La luce della nostra fede, donandosi, non si spegne ma si rafforza. Invece può venir meno se non la alimentiamo con l’amore e con le opere di carità. Così l’immagine della luce s’incontra con quella del sale.
La pagina evangelica, infatti, ci dice che, come discepoli di Cristo, siamo anche «il sale della terra». Il sale è un elemento che, mentre dà sapore, preserva il cibo dall’alterazione e dalla corruzione – al tempo di Gesù non c’erano i frigoriferi! –. Pertanto, la missione dei cristiani nella società è quella di dare “sapore” alla vita con la fede e l’amore che Cristo ci ha donato, e nello stesso tempo di tenere lontani i germi inquinanti dell’egoismo, dell’invidia, della maldicenza, e così via. Questi germi rovinano il tessuto delle nostre comunità, che devono invece risplendere come luoghi di accoglienza, di solidarietà, di riconciliazione.

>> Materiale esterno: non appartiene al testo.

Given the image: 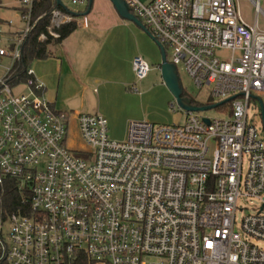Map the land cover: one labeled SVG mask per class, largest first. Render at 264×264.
I'll use <instances>...</instances> for the list:
<instances>
[{
  "label": "built area",
  "instance_id": "built-area-1",
  "mask_svg": "<svg viewBox=\"0 0 264 264\" xmlns=\"http://www.w3.org/2000/svg\"><path fill=\"white\" fill-rule=\"evenodd\" d=\"M126 1L197 88L211 86L219 101L237 95L230 111L186 112L174 124L131 121L124 140L110 137L104 114L83 112L76 123L86 147L75 153L70 115L44 95L34 69L11 83L34 27V0H19L23 28L5 44L0 30V67L12 60L0 78V264H264L256 243L264 242V126L248 113L254 100L263 124L259 0L253 24L237 0ZM51 13L58 25L73 19L58 7ZM132 65L137 80L151 70L141 54ZM23 84L29 92L14 93ZM13 180L22 198L8 212ZM250 198L260 205L239 216Z\"/></svg>",
  "mask_w": 264,
  "mask_h": 264
},
{
  "label": "crops",
  "instance_id": "crops-1",
  "mask_svg": "<svg viewBox=\"0 0 264 264\" xmlns=\"http://www.w3.org/2000/svg\"><path fill=\"white\" fill-rule=\"evenodd\" d=\"M83 5L82 15L73 17L77 29L61 43L50 45V56L35 60L31 67L57 110L72 115L77 109L75 118L83 112H101L111 132L116 118L109 108V91H127L136 82L132 60L138 54L160 68L161 50L146 26L120 16L111 0H93L88 13V3ZM21 10L17 8L20 27L9 25V34L23 28Z\"/></svg>",
  "mask_w": 264,
  "mask_h": 264
},
{
  "label": "rangeland",
  "instance_id": "rangeland-1",
  "mask_svg": "<svg viewBox=\"0 0 264 264\" xmlns=\"http://www.w3.org/2000/svg\"><path fill=\"white\" fill-rule=\"evenodd\" d=\"M63 4L73 12H79L84 9V5H74L70 0H62ZM240 12L244 19L249 23L255 22V6L252 0H237ZM260 7L264 10V0H259ZM21 8L19 0H0V30L4 34V43H7V37L9 33V21L15 22L16 27H20L17 8ZM128 20V19H127ZM129 22H132L129 20ZM61 23V22H60ZM52 25H58L52 22ZM258 25L260 28H264V14H259ZM160 51V50H159ZM167 57H170L171 50L167 49ZM217 55L220 57L228 56L226 50H218ZM149 62L151 70L148 75L137 80L135 75L134 84H130L127 91L119 90L115 88L109 91V108L115 112V123L113 122V129L109 130L111 138L116 140H124L127 135L128 125L131 121H149L152 123L162 124H174L182 123L185 119V113L180 109L168 88L164 85L161 76V70L149 57L144 56ZM12 60L5 58L3 60V67H9ZM34 61L31 63L32 66ZM0 67V78L2 77L5 69ZM178 73L180 81L183 87L184 94L190 96V98L200 105H209L220 102L217 99H213L211 96V86L205 85L202 88H197L188 73L184 69L183 65H178ZM133 86H136L138 91L133 90ZM28 88L23 84L17 86L14 89V93H28ZM140 92V94L138 93ZM264 99V93L259 94ZM227 108L215 107L201 112L209 117L222 118L228 114ZM77 111L74 110V112ZM259 109L252 100L248 113L250 118H255L258 128L263 130L262 120L259 115ZM74 112L70 114L68 132H67V144L76 153L77 150L85 148V144L80 138L76 118ZM116 129V130H114ZM119 137V138H117ZM260 201L258 199L250 198L247 201L241 200L240 206L244 207L238 215L243 216L247 212H253L254 207L259 206ZM9 227V226H7ZM260 246H264V242H256Z\"/></svg>",
  "mask_w": 264,
  "mask_h": 264
},
{
  "label": "trees",
  "instance_id": "trees-1",
  "mask_svg": "<svg viewBox=\"0 0 264 264\" xmlns=\"http://www.w3.org/2000/svg\"><path fill=\"white\" fill-rule=\"evenodd\" d=\"M55 7L56 0H34L31 12V22L34 23V27L23 43L21 59L14 65L13 77L15 78L12 79V84L21 82L26 78L25 69L30 66L33 61L46 59L50 56V45L61 43L77 29L78 24L74 18L58 26L52 25L51 12ZM58 8L72 17L82 15V11L73 12L66 6H58ZM42 35L45 36L44 39L40 38ZM193 103L198 104V102L194 100ZM231 104L232 100H229L219 104L217 107L224 106V109L227 108V110L230 111ZM5 195V203L7 204L5 205V209L8 212L18 209L22 195L17 188L15 180L6 183Z\"/></svg>",
  "mask_w": 264,
  "mask_h": 264
},
{
  "label": "water",
  "instance_id": "water-1",
  "mask_svg": "<svg viewBox=\"0 0 264 264\" xmlns=\"http://www.w3.org/2000/svg\"><path fill=\"white\" fill-rule=\"evenodd\" d=\"M113 5L115 6L116 10L125 19L134 21L135 23L142 25L141 20L131 11V8L126 0H111ZM93 0H89L88 2V9L86 13L89 12L91 9ZM58 6H65L62 2V0H56V7ZM153 38V37H152ZM160 46L161 50V63H160V70H161V76L164 84L170 91V93L173 95L175 102L177 106L182 109L185 112H203L208 109H213L217 107L219 104L229 101L233 98H235L237 95L231 96L225 100H222L220 102H217L215 104H209V105H199L194 104L193 100L190 98V96L184 95L183 87L180 81L178 68L177 66L170 62L167 57V53L165 48L157 42ZM261 102V115L263 119V126H264V105L260 98H258ZM207 121L208 119L205 118Z\"/></svg>",
  "mask_w": 264,
  "mask_h": 264
}]
</instances>
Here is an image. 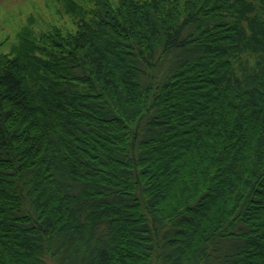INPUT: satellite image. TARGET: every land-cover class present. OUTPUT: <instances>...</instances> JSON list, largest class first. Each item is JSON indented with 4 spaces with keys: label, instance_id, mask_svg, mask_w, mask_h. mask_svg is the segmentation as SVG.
Wrapping results in <instances>:
<instances>
[{
    "label": "trees",
    "instance_id": "1",
    "mask_svg": "<svg viewBox=\"0 0 264 264\" xmlns=\"http://www.w3.org/2000/svg\"><path fill=\"white\" fill-rule=\"evenodd\" d=\"M54 10L0 36V264H264V0Z\"/></svg>",
    "mask_w": 264,
    "mask_h": 264
},
{
    "label": "rangeland",
    "instance_id": "2",
    "mask_svg": "<svg viewBox=\"0 0 264 264\" xmlns=\"http://www.w3.org/2000/svg\"><path fill=\"white\" fill-rule=\"evenodd\" d=\"M56 0H0V36L14 40V31L28 16L34 19L33 27L42 28L49 23L69 25L66 16L58 15ZM9 50V45L4 47Z\"/></svg>",
    "mask_w": 264,
    "mask_h": 264
}]
</instances>
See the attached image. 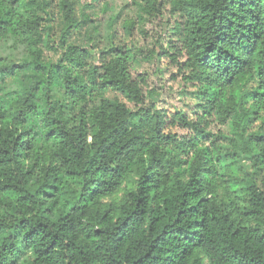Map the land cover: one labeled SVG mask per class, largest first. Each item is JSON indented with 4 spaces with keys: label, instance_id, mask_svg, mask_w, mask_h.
<instances>
[{
    "label": "trees",
    "instance_id": "1",
    "mask_svg": "<svg viewBox=\"0 0 264 264\" xmlns=\"http://www.w3.org/2000/svg\"><path fill=\"white\" fill-rule=\"evenodd\" d=\"M141 1L184 20L180 49L158 35L150 52L195 88V119L173 118L188 138L165 131L159 92L132 76L128 49L110 41L96 65L71 42L79 0H0V42L15 37L29 57L3 69L35 72L0 96V264L22 251L24 264H264V134L246 140L252 171L238 201L206 145L214 120L264 123V0ZM47 49L56 62L43 61ZM123 186L119 204L104 201Z\"/></svg>",
    "mask_w": 264,
    "mask_h": 264
},
{
    "label": "rangeland",
    "instance_id": "2",
    "mask_svg": "<svg viewBox=\"0 0 264 264\" xmlns=\"http://www.w3.org/2000/svg\"><path fill=\"white\" fill-rule=\"evenodd\" d=\"M166 1V0H164ZM91 0H79L77 4L76 18L81 26L74 32L71 42L82 48L91 49L93 57L90 62L98 65L101 51L105 50L110 41L120 46L123 51L129 50L132 56L131 74L137 80L144 79L143 84L158 90L159 95L153 96V105L166 120L165 131L176 133L179 138H188L194 135L192 131H187L182 120L173 118L177 113H181L187 119H195L198 108V101L192 92L195 88L187 81H184L182 72L172 64L169 57H160L159 60L151 55L150 50L155 48V39L158 35L171 39L172 43L181 48V38L177 35L179 28H183L184 20L180 18L176 11L169 5H165L160 12L146 13L143 10L144 3L141 0H95L90 8L81 10V5ZM54 21L52 27L56 31L61 27L59 10L52 5ZM153 11V10H152ZM88 16L83 19L81 13ZM115 17L113 23L110 18ZM130 22L129 27H125L126 22ZM58 42L57 37L54 39ZM56 45V44H55ZM22 43L13 36H9L0 42V69L5 63L11 60L19 63L22 59L29 58L23 48ZM59 54L54 49L43 51V61L56 62ZM27 57V58H26ZM5 75L0 79V96L2 93L15 89L18 90L35 79V72L32 69L21 70L15 74L7 73L8 69H3ZM1 74V71H0ZM132 109H137L138 105L122 98ZM251 115L243 125L233 121L214 120L210 122L207 131L211 141L214 142L210 148L215 147V151L222 155L219 163L216 164V178L229 188L233 199L244 197V187L249 181L248 173L252 171L251 162L246 153V140L252 134H264V123L253 120ZM253 144V143H252ZM132 180L129 183L132 185ZM124 186L111 198H106V202L119 204L124 198ZM4 210V207H3ZM30 252L22 251L16 256V264H24L29 258Z\"/></svg>",
    "mask_w": 264,
    "mask_h": 264
}]
</instances>
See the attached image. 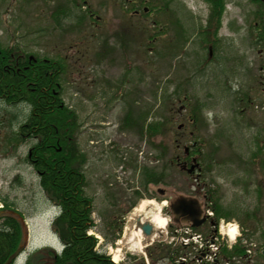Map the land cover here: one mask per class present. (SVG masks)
<instances>
[{
    "label": "rangeland",
    "instance_id": "1",
    "mask_svg": "<svg viewBox=\"0 0 264 264\" xmlns=\"http://www.w3.org/2000/svg\"><path fill=\"white\" fill-rule=\"evenodd\" d=\"M1 1L0 40L24 36L31 53L65 68L61 98L79 123L76 167L91 199L94 249L118 264H145V257L163 264L173 224L168 205L183 195L201 203V214L210 204L226 212L222 219L256 243L252 264H264V41L257 37L264 30L255 24L264 0H223L219 24L210 0ZM143 2L151 14L141 11ZM29 109L10 108L12 131ZM127 113L145 120L142 134L140 121L125 126ZM157 117L163 124L148 135ZM33 135L16 139L0 171L1 209L24 220L25 258L54 248L57 213L26 162ZM192 142L199 168L188 170L189 161L180 169L176 159ZM153 177L160 181L147 180ZM153 207L167 220L145 235L143 215ZM151 250L157 259H148Z\"/></svg>",
    "mask_w": 264,
    "mask_h": 264
},
{
    "label": "trees",
    "instance_id": "2",
    "mask_svg": "<svg viewBox=\"0 0 264 264\" xmlns=\"http://www.w3.org/2000/svg\"><path fill=\"white\" fill-rule=\"evenodd\" d=\"M210 1L213 6L211 15H215L219 24L223 0ZM156 11L159 13L161 9L157 8ZM56 18L58 20V17L54 20ZM255 24H260L264 30V16L260 15ZM256 25H254L255 28H257ZM262 35L264 32L261 33V38ZM47 64L50 69L46 68ZM54 65L58 66V73H54ZM44 66V98L48 103L33 104L26 124L22 127H25L24 131L29 134L28 136L32 133L35 137L28 158L38 174L39 184L44 189L47 199L59 207L58 214L51 222V229L59 238L63 248L60 253L50 247L37 249L28 255L25 264H116L104 252L94 249L96 241L87 233L94 226L91 218V199L84 193L83 178L76 167L82 159L73 137L79 123L76 121L73 110L69 109L61 98L60 76L65 68L58 61L44 63ZM56 74L59 85L57 93L53 94V82L56 80L53 76ZM139 121L141 124L139 132L142 134L141 129L145 120L141 118ZM139 121L131 118L130 113L125 114L123 118L127 127L134 124L139 127ZM150 122L146 126L148 135L152 134V130L159 131L163 124L159 117ZM147 180L160 181L154 177ZM5 206L8 207L9 204L5 203ZM212 207L217 218L227 215L224 211L218 212L214 205ZM3 212V209L0 210V264L23 243L26 235L19 215ZM154 249L155 247L152 250ZM152 250L149 254L147 252L148 256L157 259L159 256H154ZM235 251L239 252L241 248L236 246ZM164 253L161 255L163 256Z\"/></svg>",
    "mask_w": 264,
    "mask_h": 264
},
{
    "label": "flooded vegetation",
    "instance_id": "3",
    "mask_svg": "<svg viewBox=\"0 0 264 264\" xmlns=\"http://www.w3.org/2000/svg\"><path fill=\"white\" fill-rule=\"evenodd\" d=\"M2 3L4 2L0 1V6ZM23 37H16L15 39L14 36L5 34L3 36L4 39L0 40V107L3 108V110L0 108V171L11 160V145L17 143L15 137H19L20 142H25L28 138V133L24 131L25 127L20 129V126H25L24 122L26 119L19 124L18 128L16 127L12 131L13 119L9 112L10 108L23 105L32 107L33 104L48 103L47 99L45 100L44 98L43 76L45 58L38 51L31 53L33 51L29 50L27 44L23 43ZM18 40L19 43L17 42ZM53 62L56 61L53 60ZM46 68L50 69L49 64L46 65ZM54 73H58V70H55ZM54 77L56 80L53 82L52 93L56 94L59 83L57 74ZM190 158L191 155L189 154L188 159ZM185 161L188 165L189 160ZM168 210L172 220L180 222V219L172 214L169 206ZM166 254L167 252L159 258L164 259L163 264H172L171 261H165Z\"/></svg>",
    "mask_w": 264,
    "mask_h": 264
},
{
    "label": "water",
    "instance_id": "4",
    "mask_svg": "<svg viewBox=\"0 0 264 264\" xmlns=\"http://www.w3.org/2000/svg\"><path fill=\"white\" fill-rule=\"evenodd\" d=\"M187 150L188 147L184 146V151L187 152ZM192 162L195 163L191 164L188 170H193L194 167L198 166L195 158H192ZM170 205L174 215L180 217L182 221L191 223V225L193 226L200 225L205 219V217L201 216L200 204L196 198L179 195L171 201ZM141 229L144 234L147 235L150 233L151 225L148 222H145L141 224ZM24 247L25 243H23L14 252H12L3 264H8Z\"/></svg>",
    "mask_w": 264,
    "mask_h": 264
},
{
    "label": "built area",
    "instance_id": "5",
    "mask_svg": "<svg viewBox=\"0 0 264 264\" xmlns=\"http://www.w3.org/2000/svg\"><path fill=\"white\" fill-rule=\"evenodd\" d=\"M215 239V236L203 238L199 233L191 232L187 227L182 229V234L179 237L181 244L190 247V253L202 255L195 263L215 260L218 250V244Z\"/></svg>",
    "mask_w": 264,
    "mask_h": 264
},
{
    "label": "bare ground",
    "instance_id": "6",
    "mask_svg": "<svg viewBox=\"0 0 264 264\" xmlns=\"http://www.w3.org/2000/svg\"><path fill=\"white\" fill-rule=\"evenodd\" d=\"M141 5H145L141 9V11L145 14L146 10L150 6L146 2L141 3ZM223 7H224V4H223ZM155 8L157 9V7H155ZM222 11H223V9H222ZM139 13L140 12H138V15H139ZM220 16H222V12H221ZM258 37L261 38V34L258 35ZM261 39H263V41H264V35H262V38ZM156 207H153L154 210H147L146 212H144V215L143 216H144V218L148 219L150 221V223L153 224V226L161 227V226H163L165 224V222H166L167 219L164 218V217H162L159 214V212L157 211V208ZM170 251L173 252L174 258L176 260H178L182 264H194L196 262V260H198V259H200L202 257L201 254H194V253L185 254L183 252V250H176V251H174V249L172 248V246H170Z\"/></svg>",
    "mask_w": 264,
    "mask_h": 264
}]
</instances>
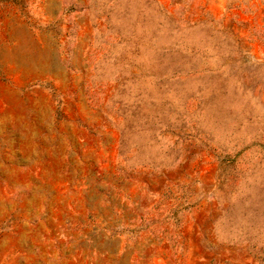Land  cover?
<instances>
[{
	"label": "rangeland",
	"instance_id": "rangeland-1",
	"mask_svg": "<svg viewBox=\"0 0 264 264\" xmlns=\"http://www.w3.org/2000/svg\"><path fill=\"white\" fill-rule=\"evenodd\" d=\"M0 264H264V0H0Z\"/></svg>",
	"mask_w": 264,
	"mask_h": 264
}]
</instances>
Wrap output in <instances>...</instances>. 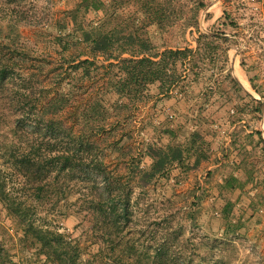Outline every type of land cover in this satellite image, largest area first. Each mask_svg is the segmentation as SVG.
<instances>
[{"label":"trees","instance_id":"1","mask_svg":"<svg viewBox=\"0 0 264 264\" xmlns=\"http://www.w3.org/2000/svg\"><path fill=\"white\" fill-rule=\"evenodd\" d=\"M73 1L56 14L51 0H0V208L20 224V244L44 264H77L72 242H80L59 229L77 217L75 229L87 227V255L97 264H230L235 247L228 238L243 225L235 215L240 199L232 195L249 199L250 218L264 211V175L254 161H264L263 130L233 131L232 155L214 161L223 170L216 197L224 202V237L213 233L195 243L184 228L197 226V191L179 229L167 214L153 229H140L154 247L142 252L128 234L141 203L173 212L179 195L164 186L182 184L212 160L220 135L209 109L231 98L225 83L237 98L229 124L263 121L264 93L248 75L260 98L246 91L230 66L239 40L225 29L239 23L224 11L223 29L201 33L200 15L211 0ZM177 26L181 46L168 47L165 35ZM150 100L153 131L139 153H125L121 139L105 148L103 136ZM167 100H175L174 119L156 122ZM31 211L52 214L56 227L30 221ZM2 254L0 248V264H14Z\"/></svg>","mask_w":264,"mask_h":264},{"label":"rangeland","instance_id":"2","mask_svg":"<svg viewBox=\"0 0 264 264\" xmlns=\"http://www.w3.org/2000/svg\"><path fill=\"white\" fill-rule=\"evenodd\" d=\"M211 1L212 3L209 5L210 8L208 11L204 13V10L200 15V32L211 34L212 32H210V29L212 30L214 27H216L217 30L223 29L220 20L224 11H229L233 15L239 23V27L235 30L225 29V31L229 36L237 35L239 44L233 45L229 52L230 66L232 68L233 64L235 75L241 81L244 88L257 98H260L251 88L247 75L254 79L264 93V0H232L230 2H223L220 0ZM73 3V0H51L50 5L53 11L58 14L60 11L72 7ZM28 32L29 30H26L27 34ZM193 32L195 37H199L200 33H197L196 30H193ZM186 39L189 40L192 48L197 47L189 31L186 33ZM182 40L179 26L173 28L165 35V44L171 48L181 46ZM242 61L246 64L245 70L240 66ZM219 77L222 78V76ZM224 86L231 98L226 99V101L217 100L209 109V115L216 121V129L220 135L218 138L219 143L216 145V151L212 157L211 163L209 162L210 165L207 164L203 166V168L200 167L199 170L191 172L182 184L174 188L171 186H164V191L168 192L169 195L172 190L179 195L176 198V207H174L173 212L166 213V209L162 210L160 204L153 205L152 203L154 202L152 200H150L149 204L142 205L141 203L139 206L136 213L137 215L131 224L132 231L128 234V238L136 242V245L142 249V252L154 247V243L152 237L148 235V232H146L145 235L141 234V232H139L140 229H153L155 219L160 221L163 215L165 216L166 214L173 220L171 226L175 229H179L181 224L184 223L182 219L184 213L192 207L191 195L194 191H197V195L200 193L199 195L202 199L199 203L197 226H195V228H189L188 224H184V228L188 230L187 233L194 235L195 243L201 242V239L213 233L219 234L217 237H224L221 232L222 221L220 218V209L224 205V202L216 197V187L221 182L223 170H221L220 166L214 167L217 165L214 161L223 159L225 155H229V157L232 155L231 133L233 131L248 133L258 129L264 132V119L257 124L247 117L242 120V122H237L234 125L229 124L227 114L229 111L234 110L237 104V98L233 96L227 83H225ZM174 101L167 100L159 104L160 107L157 110L158 116H156V122L166 119L167 116L170 120L174 119L173 112L170 108L171 103ZM151 102L152 100L138 102L133 107L131 115L127 119L122 120V123L115 133L111 131L112 133L110 132L103 136L104 141L102 145L106 148L114 139H121L124 152L130 155H137L143 148L145 139L152 135L153 129L150 122L152 121L151 119L154 113L152 111L154 104ZM254 161L257 171L263 176V158H256ZM198 188H202V191H198ZM260 190H263V188L261 187ZM232 197L235 201L238 198L240 199H238L239 202L237 203L235 215L237 218L241 217L243 225L236 234L228 238L233 247H235V250L229 255L231 259L230 264H264V211L259 214V216L250 218L251 212L248 210V204L250 203L249 199L245 195H241L239 191H236ZM147 208H151L149 216L145 213ZM27 218L32 222L39 221L52 228L56 227L53 222L52 214L31 211L28 212ZM79 221L80 218L77 217L66 218L59 229L65 234L72 233L73 238H76L73 239V241L78 240L80 242V244H77V241L72 242L77 264H97V260L93 257L89 258L87 255L88 252L86 247L89 245L85 232L87 231V227L83 226L80 229H75ZM21 233L20 224H16L15 221L7 217L0 208V248L2 249L3 257L8 255L14 264H44L42 260L38 259L35 250L24 249L22 247L18 236ZM120 235H127L125 229H123Z\"/></svg>","mask_w":264,"mask_h":264},{"label":"crops","instance_id":"3","mask_svg":"<svg viewBox=\"0 0 264 264\" xmlns=\"http://www.w3.org/2000/svg\"><path fill=\"white\" fill-rule=\"evenodd\" d=\"M196 43V42H195ZM195 43H194V46H195ZM193 46V45H192ZM245 89V88H244ZM246 91H248L247 89H245ZM249 93H251L250 91H248ZM252 94V93H251ZM255 96V95H254ZM257 98V97H256ZM152 104H154V100H152V102H151ZM151 104V105H152ZM210 163H211V161H210ZM210 165L209 164V162L208 163H204L201 167L203 168V166H206V165ZM214 167H219V164L218 165H215ZM211 168V167H210Z\"/></svg>","mask_w":264,"mask_h":264},{"label":"water","instance_id":"4","mask_svg":"<svg viewBox=\"0 0 264 264\" xmlns=\"http://www.w3.org/2000/svg\"><path fill=\"white\" fill-rule=\"evenodd\" d=\"M210 8V6L204 11V13L206 12V11H208V9ZM203 13V14H204ZM232 69H233V75H234V77L239 81V83L243 86V84L241 83V81L238 79V77L235 75V72H234V68H233V64H232ZM244 87V86H243ZM256 97V96H255Z\"/></svg>","mask_w":264,"mask_h":264},{"label":"built area","instance_id":"5","mask_svg":"<svg viewBox=\"0 0 264 264\" xmlns=\"http://www.w3.org/2000/svg\"><path fill=\"white\" fill-rule=\"evenodd\" d=\"M171 93H173V91H172ZM175 94H176V93H175Z\"/></svg>","mask_w":264,"mask_h":264}]
</instances>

Per adempiere a questa missione, bisogna che noi stessi per primi siamo liberati dalla degenerazione corruttrice degli influssi mondani, contrari a Cristo e al Vangelo; e questa purificazione non finisce mai, va fatta continuamente, va fatta tutti i giorni!
Ognuno di noi è chiamato ad essere luce e sale nel proprio ambiente di vita quotidiana, perseverando nel compito di rigenerare la realtà umana nello spirito del Vangelo e nella prospettiva del regno di Dio. Ci sia sempre di aiuto la protezione di Maria Santissima, prima discepola di Gesù e modello dei credenti che vivono ogni giorno nella storia la loro vocazione e missione.
La nostra Madre ci aiuti a lasciarci sempre purificare e illuminare dal Signore, per diventare a nostra volta “sale della terra” e “luce del mondo”.”